Part of the reason I’m drawn to the center-left blogs, including those cited above, Kevin Drum, Steve Benen, and others despite disagreeing with them while finding it increasingly difficult to find center-right blogs worth my time is that the former are much more likely to get beyond the debates of the 1980 election. There’s almost no serious analysis of health care reform, urban planning, education, and many other issues that regularly crop up on the best lefty blogs on their conservative counterparts. If we read about those issues at all, they’re framed as if Ronald Reagan were still aspiring to high office: Say No to socialism! Abolish the Department of Education! Government IS the problem!
While traditionalist grand theory is still valuable and worth discussion, it doesn’t work as a blanket response to micro-level issues. And defining conservatism solely by “What would Reagan do?” is a political non-starter in a world that simply looks much different than in did twenty-eight years ago. It would be as if Reagan constantly droned on about the evils of Harry Truman. Time marches on. Debates must, too, in order to be interesting.
With the economy in the pits, the young, the restless and unapologetically handsome should use their looks, vigor and Internet knowledge to wrest away elective office from joyless bureaucrats who gallingly repackaged the soiled utopian promises of their overly replayed Woodstock days as “hope” and “change.”
[…] The suburban Mall Rats will be the first Obamacons to come back to the fold when they realize that trickle-up socialism limits their lifestyle options.
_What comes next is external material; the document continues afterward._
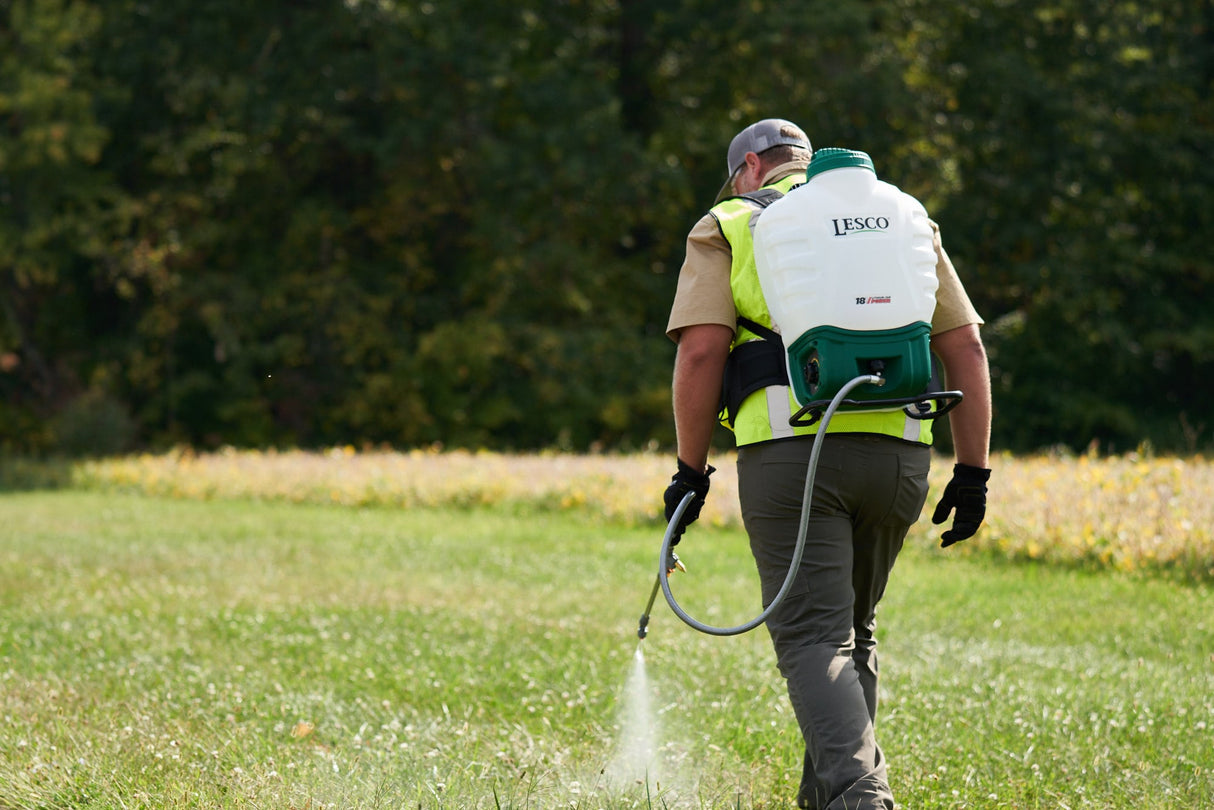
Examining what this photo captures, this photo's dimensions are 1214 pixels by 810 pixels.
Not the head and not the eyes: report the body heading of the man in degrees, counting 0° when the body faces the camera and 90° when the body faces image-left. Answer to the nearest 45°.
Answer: approximately 135°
So let’s stop first at Abercrombie and Fitch. See those shirtless models in the storefront tossing footballs in the air?
There’s a better use of their time and efforts. Tanned, coiffed and seriously cut, these young studs could be tossing free-trade legislation across the halls of the Cannon House Office Building faster than you can Twitter “The Bella Twins.”
[…] Sure, a lot of our newly elected officials may not be completely up to speed on the issues, but once elected, they’ll have close to three months to cram. That’s almost a full semester – enough time to get the gist of the Constitution. Leave the details for the staffers.
Got that? James Joyner worries that Republican ideas can be exhaustively covered in a pamphlet. Mistaking that weakness for a strength, Breitbart imagines contesting the next election with an unstoppable army of Sarah Palins.
Between Joyner and
Crittenden Breitbart, who sounds more in tune with the country as a whole?
Who sounds more in tune with the Republican party?
For whatever weird reason I mistakenly wrote Crittenden when I meant Breitbart. Boo for proofreading.